====== Dataset entries

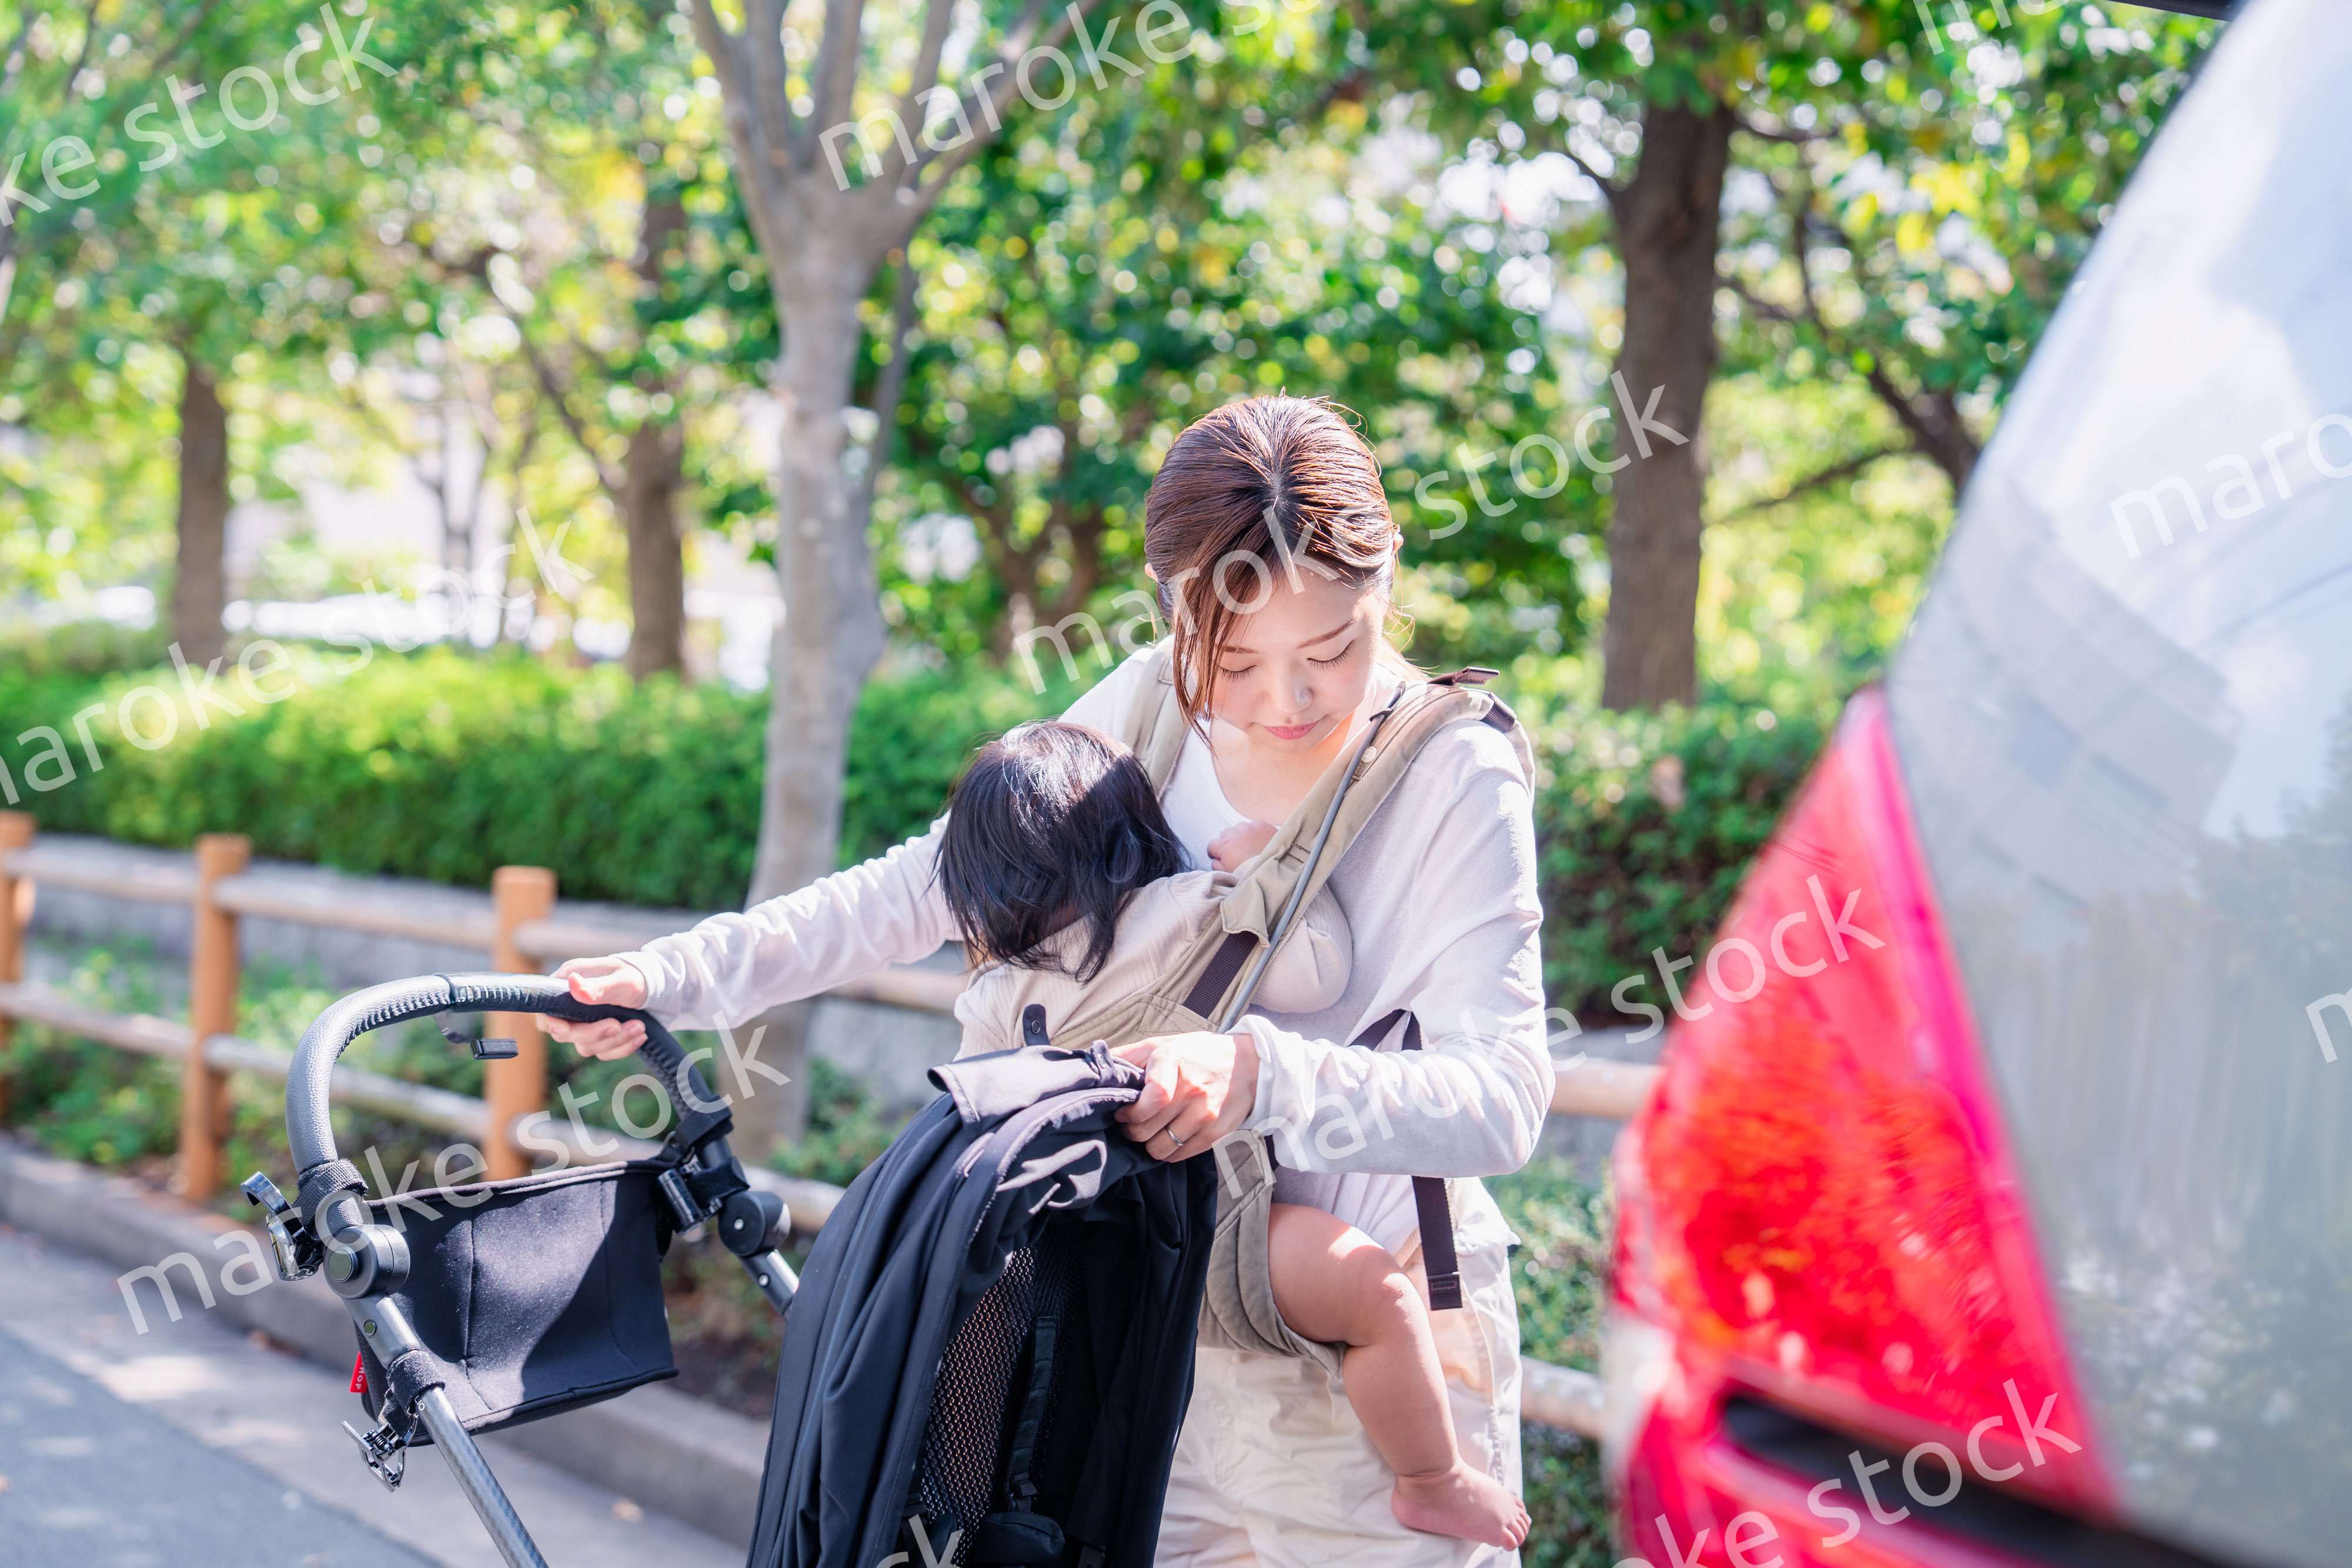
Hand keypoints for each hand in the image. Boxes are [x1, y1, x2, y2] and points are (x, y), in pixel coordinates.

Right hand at [540, 957, 648, 1059]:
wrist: (654, 987)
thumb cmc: (635, 975)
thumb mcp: (622, 979)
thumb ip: (599, 985)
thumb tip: (573, 983)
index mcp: (567, 985)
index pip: (545, 1011)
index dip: (551, 1023)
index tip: (566, 1029)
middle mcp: (571, 1006)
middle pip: (565, 1034)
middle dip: (594, 1033)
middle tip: (619, 1024)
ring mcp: (583, 1024)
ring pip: (587, 1047)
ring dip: (615, 1040)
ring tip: (640, 1026)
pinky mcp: (598, 1037)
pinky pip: (605, 1053)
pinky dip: (623, 1047)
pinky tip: (640, 1036)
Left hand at [1109, 1029, 1258, 1161]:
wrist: (1248, 1065)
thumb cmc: (1198, 1054)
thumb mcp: (1163, 1045)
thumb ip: (1128, 1055)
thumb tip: (1094, 1064)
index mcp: (1173, 1061)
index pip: (1151, 1097)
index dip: (1130, 1112)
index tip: (1122, 1112)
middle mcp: (1191, 1089)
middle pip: (1146, 1129)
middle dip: (1132, 1130)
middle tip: (1132, 1123)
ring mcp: (1205, 1114)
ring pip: (1160, 1148)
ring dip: (1149, 1144)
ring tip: (1150, 1131)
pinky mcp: (1215, 1133)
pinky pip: (1180, 1155)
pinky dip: (1169, 1151)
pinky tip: (1168, 1135)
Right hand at [1207, 819, 1276, 872]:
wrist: (1274, 869)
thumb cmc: (1249, 874)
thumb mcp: (1229, 874)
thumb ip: (1218, 865)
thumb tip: (1216, 860)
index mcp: (1224, 846)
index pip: (1212, 845)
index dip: (1217, 852)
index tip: (1222, 857)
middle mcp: (1235, 833)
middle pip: (1225, 834)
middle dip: (1229, 842)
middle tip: (1238, 852)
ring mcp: (1249, 827)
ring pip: (1239, 828)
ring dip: (1242, 835)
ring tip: (1250, 846)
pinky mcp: (1262, 825)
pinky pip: (1255, 825)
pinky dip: (1256, 832)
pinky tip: (1260, 841)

============

» What the task requires: Check each line above for the string "hand", then copy the ones that have it.

» Response area:
Hand keypoints for each hand in the image. Boxes are [x1, y1, x2, y2] and points are (x, y), in pixel coordinates.
Right hand at [540, 957, 648, 1059]:
Left hand at [1109, 1029, 1258, 1161]:
Right hand at [1207, 819, 1276, 872]:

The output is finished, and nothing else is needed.